If you wear oversized sweats to the grocery store, and an attractive man smiles at you, is it a flirty smile or a pity smile?
Her: ‘Are you listening to a word I’m saying?!’
Me: ‘Sounds like a plan.’
Our first Skype date was going really well until she figured out I was using her WiFi…from her porch.
ME: Not all heroes eat crepes.
HIM: It’s “Not all heroes wear capes.”
ME: Oh, so do all heroes eat crepes?
HIM:
ME: Then shut up.
*fakes headache to get out of work*
*updates resume with “proficient at adapting previously learned skills to new tasks”*
What I really need is a visit from the ghost of christmas don’t cut your own bangs.
Ways to make your woman happy.
1. Cook for her.
2. Surprise her with hugs & kisses.
3. Hide a lion in her apartment then rescue her.
*Gets arrested for making prank phone calls
[At Police Station]
“You can make one phone call”
*Dials random #
“Is your fridge running?”
You ever watch a scary movie and then go to bed but need to watch cartoons first as a palate cleanser?
NASA is launching a new mission to say sorry to the aliens, they are calling it, “Apollo G”
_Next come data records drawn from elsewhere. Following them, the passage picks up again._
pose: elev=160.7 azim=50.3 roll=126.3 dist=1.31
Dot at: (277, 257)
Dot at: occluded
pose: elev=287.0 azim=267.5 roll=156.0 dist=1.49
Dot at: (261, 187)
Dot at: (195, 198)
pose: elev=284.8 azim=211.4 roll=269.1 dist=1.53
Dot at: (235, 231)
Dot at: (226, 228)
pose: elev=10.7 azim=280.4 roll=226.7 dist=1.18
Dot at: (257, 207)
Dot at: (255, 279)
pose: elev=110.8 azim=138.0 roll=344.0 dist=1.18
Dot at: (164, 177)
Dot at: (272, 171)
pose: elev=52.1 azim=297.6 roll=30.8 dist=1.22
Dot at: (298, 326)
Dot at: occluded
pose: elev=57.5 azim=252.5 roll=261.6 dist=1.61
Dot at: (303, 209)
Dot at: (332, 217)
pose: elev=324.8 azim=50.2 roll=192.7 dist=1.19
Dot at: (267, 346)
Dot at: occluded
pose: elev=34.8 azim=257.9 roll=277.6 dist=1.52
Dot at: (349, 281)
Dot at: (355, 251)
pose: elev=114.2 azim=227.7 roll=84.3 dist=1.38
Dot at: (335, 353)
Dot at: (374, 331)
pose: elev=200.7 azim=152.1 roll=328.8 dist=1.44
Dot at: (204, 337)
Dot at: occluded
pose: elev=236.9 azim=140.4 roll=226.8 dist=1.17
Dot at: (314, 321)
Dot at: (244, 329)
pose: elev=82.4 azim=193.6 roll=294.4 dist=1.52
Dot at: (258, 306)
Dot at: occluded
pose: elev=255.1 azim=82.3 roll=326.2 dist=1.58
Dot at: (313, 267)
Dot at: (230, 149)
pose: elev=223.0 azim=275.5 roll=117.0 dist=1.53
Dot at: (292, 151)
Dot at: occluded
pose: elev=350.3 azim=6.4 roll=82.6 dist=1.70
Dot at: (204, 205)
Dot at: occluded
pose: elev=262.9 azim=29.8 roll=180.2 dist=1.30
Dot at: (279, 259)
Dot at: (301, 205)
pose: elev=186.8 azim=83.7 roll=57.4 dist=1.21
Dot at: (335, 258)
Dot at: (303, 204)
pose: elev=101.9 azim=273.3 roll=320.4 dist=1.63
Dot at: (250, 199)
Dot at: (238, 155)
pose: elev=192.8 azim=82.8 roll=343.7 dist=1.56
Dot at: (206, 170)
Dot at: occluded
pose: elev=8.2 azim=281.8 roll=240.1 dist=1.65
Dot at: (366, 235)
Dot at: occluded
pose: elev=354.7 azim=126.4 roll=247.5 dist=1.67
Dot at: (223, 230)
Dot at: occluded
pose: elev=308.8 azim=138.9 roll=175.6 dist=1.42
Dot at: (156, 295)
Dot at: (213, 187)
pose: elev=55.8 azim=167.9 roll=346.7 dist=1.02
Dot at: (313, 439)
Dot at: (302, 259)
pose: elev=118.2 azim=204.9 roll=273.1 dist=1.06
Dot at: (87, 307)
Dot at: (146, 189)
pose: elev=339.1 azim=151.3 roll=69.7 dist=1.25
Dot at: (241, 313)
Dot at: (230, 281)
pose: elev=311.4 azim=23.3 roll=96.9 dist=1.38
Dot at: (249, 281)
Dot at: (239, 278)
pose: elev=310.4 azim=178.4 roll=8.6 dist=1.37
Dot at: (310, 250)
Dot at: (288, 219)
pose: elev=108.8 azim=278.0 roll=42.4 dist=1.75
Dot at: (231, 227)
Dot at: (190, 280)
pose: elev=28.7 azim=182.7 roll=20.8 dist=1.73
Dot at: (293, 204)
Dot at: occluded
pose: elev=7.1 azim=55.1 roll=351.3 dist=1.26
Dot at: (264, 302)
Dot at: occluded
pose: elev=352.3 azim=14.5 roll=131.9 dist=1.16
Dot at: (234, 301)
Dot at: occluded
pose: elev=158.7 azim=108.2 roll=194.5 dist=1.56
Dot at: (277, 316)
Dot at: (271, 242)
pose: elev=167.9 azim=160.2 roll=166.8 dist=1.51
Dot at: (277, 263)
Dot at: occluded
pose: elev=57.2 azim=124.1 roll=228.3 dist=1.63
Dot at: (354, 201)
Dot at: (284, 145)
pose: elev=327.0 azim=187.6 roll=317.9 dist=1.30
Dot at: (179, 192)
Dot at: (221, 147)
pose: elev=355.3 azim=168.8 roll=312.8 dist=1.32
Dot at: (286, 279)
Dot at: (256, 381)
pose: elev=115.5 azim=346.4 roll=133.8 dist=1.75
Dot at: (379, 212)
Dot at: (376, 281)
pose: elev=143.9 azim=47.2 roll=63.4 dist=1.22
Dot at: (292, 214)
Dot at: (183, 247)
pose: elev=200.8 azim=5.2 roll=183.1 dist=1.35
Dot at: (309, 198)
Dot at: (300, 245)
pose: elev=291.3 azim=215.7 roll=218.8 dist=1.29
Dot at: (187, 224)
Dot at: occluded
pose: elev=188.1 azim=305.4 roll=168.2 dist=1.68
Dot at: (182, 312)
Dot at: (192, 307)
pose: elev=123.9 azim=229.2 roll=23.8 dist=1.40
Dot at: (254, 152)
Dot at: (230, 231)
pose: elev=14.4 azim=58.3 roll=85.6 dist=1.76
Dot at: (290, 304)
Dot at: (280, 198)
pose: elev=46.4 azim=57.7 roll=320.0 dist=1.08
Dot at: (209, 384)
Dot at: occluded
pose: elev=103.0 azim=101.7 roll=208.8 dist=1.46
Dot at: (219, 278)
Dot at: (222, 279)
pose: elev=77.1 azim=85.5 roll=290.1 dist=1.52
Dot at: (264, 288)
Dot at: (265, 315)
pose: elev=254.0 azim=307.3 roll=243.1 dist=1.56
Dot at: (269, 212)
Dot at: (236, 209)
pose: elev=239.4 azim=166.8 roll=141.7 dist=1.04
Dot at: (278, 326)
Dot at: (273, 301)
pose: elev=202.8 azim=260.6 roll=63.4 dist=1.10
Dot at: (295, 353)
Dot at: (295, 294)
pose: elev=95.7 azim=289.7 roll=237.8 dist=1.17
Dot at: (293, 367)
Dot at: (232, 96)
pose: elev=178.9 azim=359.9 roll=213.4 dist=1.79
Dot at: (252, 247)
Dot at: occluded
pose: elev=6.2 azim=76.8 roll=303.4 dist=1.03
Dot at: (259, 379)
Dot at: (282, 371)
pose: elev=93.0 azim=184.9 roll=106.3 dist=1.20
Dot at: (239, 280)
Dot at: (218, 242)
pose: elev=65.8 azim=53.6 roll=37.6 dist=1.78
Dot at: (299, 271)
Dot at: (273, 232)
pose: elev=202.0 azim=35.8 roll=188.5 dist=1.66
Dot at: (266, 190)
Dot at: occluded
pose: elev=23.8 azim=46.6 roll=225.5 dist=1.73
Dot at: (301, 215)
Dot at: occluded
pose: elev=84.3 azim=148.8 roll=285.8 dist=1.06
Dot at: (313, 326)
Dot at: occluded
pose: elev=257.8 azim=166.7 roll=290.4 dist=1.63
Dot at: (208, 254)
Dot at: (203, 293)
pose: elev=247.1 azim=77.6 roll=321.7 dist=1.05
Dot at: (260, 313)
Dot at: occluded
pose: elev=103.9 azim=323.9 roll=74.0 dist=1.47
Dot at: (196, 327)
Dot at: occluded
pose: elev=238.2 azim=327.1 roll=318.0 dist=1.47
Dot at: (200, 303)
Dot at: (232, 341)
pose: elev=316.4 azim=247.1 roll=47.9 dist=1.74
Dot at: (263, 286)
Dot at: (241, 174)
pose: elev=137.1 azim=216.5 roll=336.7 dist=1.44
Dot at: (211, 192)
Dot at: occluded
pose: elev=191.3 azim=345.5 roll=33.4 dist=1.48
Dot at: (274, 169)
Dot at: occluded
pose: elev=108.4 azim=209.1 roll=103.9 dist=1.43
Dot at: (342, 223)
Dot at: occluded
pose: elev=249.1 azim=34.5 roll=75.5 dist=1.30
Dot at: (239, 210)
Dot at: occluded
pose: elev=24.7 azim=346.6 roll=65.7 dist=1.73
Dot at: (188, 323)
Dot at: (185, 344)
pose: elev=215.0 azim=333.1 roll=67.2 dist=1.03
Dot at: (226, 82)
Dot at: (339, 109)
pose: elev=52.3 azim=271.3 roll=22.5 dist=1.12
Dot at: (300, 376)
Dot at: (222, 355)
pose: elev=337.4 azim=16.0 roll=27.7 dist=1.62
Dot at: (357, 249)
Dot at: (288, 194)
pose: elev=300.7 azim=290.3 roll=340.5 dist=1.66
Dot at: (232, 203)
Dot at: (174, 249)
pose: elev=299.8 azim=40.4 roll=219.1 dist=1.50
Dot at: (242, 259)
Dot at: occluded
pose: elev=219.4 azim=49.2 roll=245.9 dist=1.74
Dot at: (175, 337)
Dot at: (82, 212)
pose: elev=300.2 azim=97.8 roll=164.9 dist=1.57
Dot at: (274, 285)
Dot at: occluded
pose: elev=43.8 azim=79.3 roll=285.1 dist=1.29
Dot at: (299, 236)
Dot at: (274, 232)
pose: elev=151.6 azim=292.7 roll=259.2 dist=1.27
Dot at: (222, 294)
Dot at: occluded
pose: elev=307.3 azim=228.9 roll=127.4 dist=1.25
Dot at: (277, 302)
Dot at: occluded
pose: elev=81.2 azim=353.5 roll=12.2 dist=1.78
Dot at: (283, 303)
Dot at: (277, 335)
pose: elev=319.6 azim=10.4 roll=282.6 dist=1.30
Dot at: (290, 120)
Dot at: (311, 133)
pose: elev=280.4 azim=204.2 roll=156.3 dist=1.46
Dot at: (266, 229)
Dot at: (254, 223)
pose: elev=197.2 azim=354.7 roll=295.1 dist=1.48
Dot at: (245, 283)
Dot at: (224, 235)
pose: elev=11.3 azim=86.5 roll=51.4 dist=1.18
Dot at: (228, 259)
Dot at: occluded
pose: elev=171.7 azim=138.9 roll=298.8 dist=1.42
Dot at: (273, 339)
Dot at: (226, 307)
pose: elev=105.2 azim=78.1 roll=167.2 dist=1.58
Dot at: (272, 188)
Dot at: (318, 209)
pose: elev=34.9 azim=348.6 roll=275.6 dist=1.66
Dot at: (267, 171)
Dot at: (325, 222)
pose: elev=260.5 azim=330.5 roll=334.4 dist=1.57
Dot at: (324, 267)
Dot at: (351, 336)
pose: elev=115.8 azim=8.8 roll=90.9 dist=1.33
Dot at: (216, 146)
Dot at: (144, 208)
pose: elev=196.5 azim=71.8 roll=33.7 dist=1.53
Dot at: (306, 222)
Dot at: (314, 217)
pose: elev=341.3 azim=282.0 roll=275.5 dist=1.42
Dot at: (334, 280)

There’s no ‘i’ in gaslight.
*Bites werewolf*
Me: At every sunrise you will transform into middle management.
Werewolf: No!
Me: And you will go to bed at a reasonable time…EVERY NIGHT.
CAR GPS: turn left
PHONE GPS: turn right
C: who was that?
ME: just a friend
P: just a friend?
ME: wait
C: make an illegal U-turn
ME: babe
Ate half my sandwich prolly save the other half for later
half of halloween decorations are “what if a pumpkin could smile :)” and the other half is “would you like to see a clown stab a dog”.
I hate this time of year when you have to check all your razors to make sure none of them are actually made of chocolate
Serious question, why do rich people wear monocles? Like they can afford two lenses, am I right?
Them: how old are you
Me: well let’s see, I was born in 1976 so that would make me *counts on fingers* 150 years old.
You washed your hands? Be honest. Your hands washed each other, and you just watched like a sick freak.
*the doctor looks up at me after reviewing my blood test for several minutes*
are you sure you’re not a donut?
“Draw me like one of your Trash girls”
Pluto is no longer a planet, and the U.S. might have a 51st state soon.
Looks like 3rd grade was a total waste of time.
A jealous woman…can make the FBI look like mall security.